If judgment is rendered against Plaintiff, and the judgment includes the payment of costs under § 1915, Plaintiff will be required to pay the full amount of the costs, notwithstanding the fact that his application to proceed in forma pauperis has been granted. See 28 U.S.C. § 1915(f)(2)(A).

Plaintiff is ADVISED that at the time application was made under 28 U.S.C. § 1915 for leave to commence this civil action without being required to prepay fees and costs or give security for the same, the applicant and his or her attorney were deemed to have entered into a stipulation that the recovery, if any, secured in the action shall be paid to the Clerk of the Court, who shall pay therefrom all unpaid costs taxed against plaintiff and remit the balance to plaintiff. Local Rule 3.1(c)(1).

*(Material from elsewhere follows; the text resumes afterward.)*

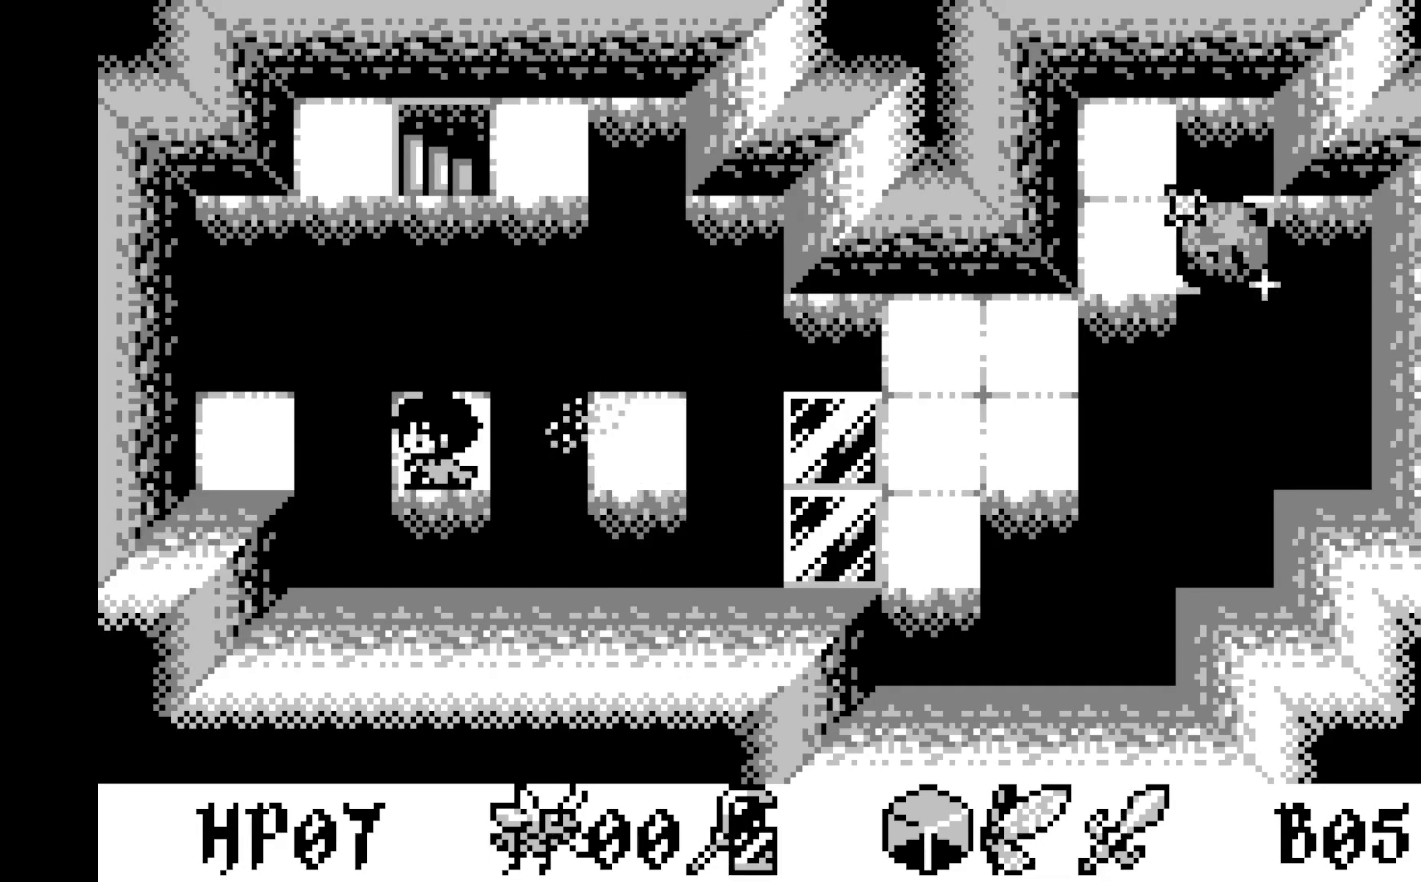
{"buttons": ["A"], "left_stick": "center", "events": [[333, "DPAD_UP", "down"], [400, "DPAD_UP", "up"], [500, "A", "down"]]}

Finally, Plaintiff is ADVISED that he is under a continuing obligation to keep the Clerk of Court and each opposing party informed of any change in his address; the Court will not independently investigate his whereabouts. This shall be done in writing and not later than 7 days after a transfer or other change in address occurs. Failure to comply with this order will cause a delay in the transmission of court documents and may result in dismissal of this action for want of prosecution. See FED. R. CIV. P. 41(b).